Harakiki

Roy Carvajal

Había pasado la Segunda Guerra y ahora el viento peinaba sus canas. Su vista de águila era un recuerdo. Con los dedos limpiaba los lentes de sus anteojos torcidos. De cuclillas sobre la arena, tenía la vista fija en el mar. Extrañaba al pelotón y las comilonas de sashimi y chirinabe con cerveza de arroz, cuando le daban licencia en el ejército. Ahora estaba viejo y solo. Sin dinero. Con hambre. Era un amante de la comida asiática; por eso había desertado para disfrutar de una nueva vida, que no funcionó como esperaba. Pensaba en su destino cuando, entre el viento y la arena, apareció una Yokai.

Esta le dijo que no pasaría más hambre. Invocaría un conjuro del inframundo para convertirlo en cocinero. Saciaría su apetito para siempre a cambio de que se desposara con ella. 

El viejo se puso los anteojos. Veía borroso, pero distinguió una sonrisa oscura. Irradiaba sensualidad. Figura esbelta. Cabello negro brillante anudado en moño a la usanza de las geishas. Vestía un kimono nupcial de flores rojas. Su rostro marmóreo esbozaba una sonrisa negra y colmillos de oro. No tenía ojos. Tampoco nariz. Sabía que los demonios japoneses tomaban forma de mujer para engañar a los hombres. A pesar de su aspecto espeluznante, accedió al trato. Viviría sus últimos años comiendo como un feudal y se desposaría con una hermosa japonesa. Ella sonrió de nuevo y desapareció en el aire. 

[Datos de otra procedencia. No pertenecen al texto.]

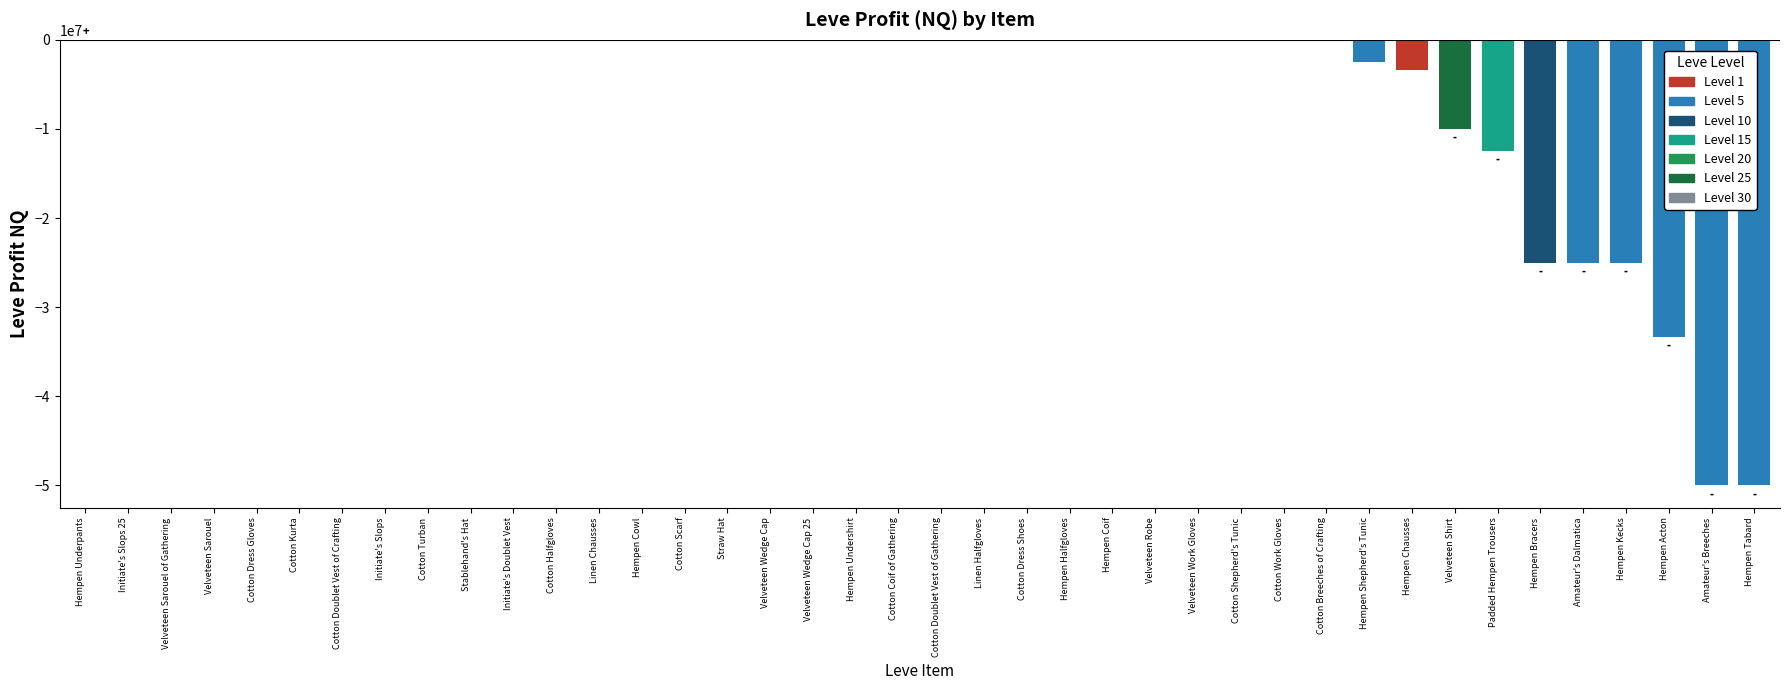

Between Cotton Doublet Vest of Crafting and Hempen Acton, which is larger?

Cotton Doublet Vest of Crafting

El viejo pidió trabajo en puestos de sushi y tabernas, pero sin éxito. Un día, entró a un lujoso restaurante. El maestro culinario, que era el dueño, se compadeció de él: barrió el piso, fregó platos, pulió sartenes, sirvió noodles, ramen, sake… hasta dejó reluciente e inmaculado el retrete del maestro culinario. Y este compartió sus conocimientos. Aunque no fuera su heredero. Aunque fuera alemán. Algo le dictaba en la mente que debía hacerlo:

«Por más que lo intento, este viejo decrépito es pésimo en la cocina. ¡Ni siquiera sabe usar los palillos para comer!», pensaba a la vez que le enseñaba a hacer tempura entre caldos hirvientes.

 

El restaurante servía fugu. El maestro culinario sabía extirpar el veneno para evitar la contaminación del pescado. Había tenido un riguroso entrenamiento y estaba certificado para cocinar pez globo. Entre los clientes había un samurai, que tomó asiento y dijo fanfarroneando: «¡Para mí la muerte es suerte!». 

Estaba decidido a probarlo. Pero la muerte no solo era suerte, sino destino. Cuando el maestro culinario extirpaba el hígado de fugu, saltó un chorro de veneno hacia sus ojos. El veneno resbaló por su nariz y por su boca.  El viejo escuchó un escándalo de ollas. Soltó su escoba, y corrió a ver. Lo encontró en el suelo retorciéndose, tratando de limpiarse la cara con los guantes. La toxina actuó de inmediato. Su cara, paralizada. Sus ojos, desorbitados. Sus músculos se tensaron. Dejó de respirar.

El samurai tronaba los dedos en la mesa. El plato que pidió requería tiempo. Pasó una hora. El viejo lo miraba preocupado. Sin el maestro culinario, el sueño de ser cocinero había terminado. Ninguno de los que atendían el restaurante cocinaban. Era el único aprendiz. Se acomodó los anteojos y tomó su oportunidad de mostrar talento. Preparó unos shushi rolls para entretenerlo y se los llevó en una tabla. El samurai devoró cuatro bocados y enseguida puso la katana en el cuello del viejo. Era cuestión de bajar el brazo y cortarle el gaznate. Pero la Yokai apareció por segunda vez. Invocó un conjuro con sus labios negros. El samurai, sorprendido, intentó atacarla, pero su propia mano dobló la katana contra su vientre. Realizando un corte de izquierda a derecha, se sacó él mismo las entrañas.

El viejo, hipnotizado por aquella sonrisa y viendo lo que sucedía, le sonrió también. 

—Herr von Meister. Es hora de cumplir tu promesa —dijo la Yokai con una voz tierna, tomándolo del brazo.

—Pero… ¿adónde vamos, bella mujer? ¿No llevamos nada para la cena? — preguntó el viejo.

—¡Shhhhh! —pronunció ella poniéndole un dedo en los labios.

La Yokai lo tomó por la cintura y enredó al viejo entre sus cabellos, ahora sueltos. Los anteojos cayeron al suelo. Se besaron los labios y se desvanecieron en el aire.